I have a list of URLs for companies that I’m tracking as part of a broader database and wanted to integrate a column which shows the date (mm/dd/yyyy) when the site was last updated. I would prefer that it detail any change on the entire site–regardless of size or scope–as my primary objective is simply to obtain an additional data point on whether the company is still active.
My question is dual-faceted:
Sep 08, 2019 03:01 AM
HI.
To know when the website was updated, you can create a http request.
In headers of request there will be a field called “last-modifed”.
Then you could match that data with existing date in Airtable, and if the date is newer, update the field in Airtable.
That kind of integration can be done in Integromat.
It has HTTP request module, where you can parse headers. Also, it has a ready Airtable module.

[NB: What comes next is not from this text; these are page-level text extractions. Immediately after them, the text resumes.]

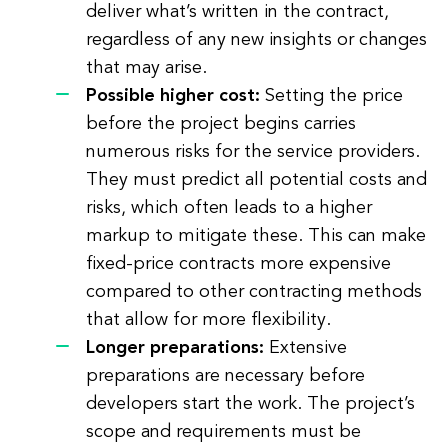
deliver what’s written in the contract,
regardless of any new insights or changes
that may arise.
Possible higher cost:
Setting the price
before the project begins carries
numerous risks for the service providers.
They must predict all potential costs and
risks, which often leads to a higher
markup to mitigate these. This can make
fixed-price contracts more expensive
compared to other contracting methods
that allow for more flexibility.
Longer preparations:
Extensive
preparations are necessary before
developers start the work. The project’s
scope and requirements must be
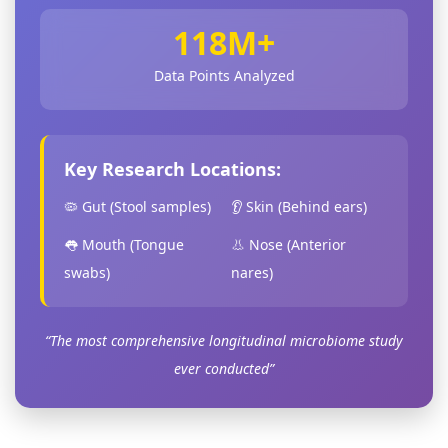
118M+
Data Points Analyzed
Key Research Locations:
🦠 Gut (Stool samples)
👂 Skin (Behind ears)
👅 Mouth (Tongue
👃 Nose (Anterior
swabs)
nares)
“The most comprehensive longitudinal microbiome study
ever conducted”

If need help with this kind of integration, let me know.
Kind regards.
Sep 08, 2019 06:46 PM
There are numerous challenges with this requirement. For example, to know if anything has changed across the entire site, you must index the entire site because the web page at a specific domain address may not be updated with deep link pages in the site are updated. So, unless you have a complete list of every page’s URL in the domain, you may get some false negatives - i.e., the site was actively changing but the home page was not modified at all.
An HTTP request that senses any given page has been updated could provide false positives because many web sites are “touched” daily even though the content has not change at all. They do this in an attempt to influence search engines. As such, your competitive intelligence system will be completely inaccurate simply because a content management system is aggressively touching the pages.
Lastly, web servers are likely to get in the way of your intelligence-gathering logic because many are set up to optimize responses and defend against certain types of crawling activities. This can give you misleading outcomes.
Computing Content Deltas
The only reasonable and reliable way to determine content change over time is to compute the delta (i.e., difference) for each page in the site between two dates. This is a big task and similar to version control of content and building this is non-trivial.
Google Alerts. Build out your competitive intelligence solution by using alerts and target specific keywords to provide precise notifications about the terms that really matter.
Visual Ping - this platform is also very good at finding change.
For each of these services, you can have the alerts forwarded to Zapier or Integromat and then on to Airtable.
Sep 14, 2019 05:28 PM
Bill, thanks so much for the comprehensive and informative response. Are you saying that Visual Ping is likely the closest purpose built service that exists to perform the task I described or are there others as well?
Sep 14, 2019 06:58 PM
Sure - there are many in this class and they all try to differentiate a little, but the core requirement is pretty simple. I regard them all as features looking for a product to live in. :winking_face:
One thing I like about Visual Ping is that it uses screenshots to determine if there is a change. This is a unique approach because it is “visual” (as they advertise) as opposed to being swayed by data in the HTML (which can be misleading - i.e., no content changes but many underlying data changes).
You can still get spoofed for example when the color of a logo changes - that will [literally] be seen as a change despite the fact that it’s probably uninteresting for your purposes.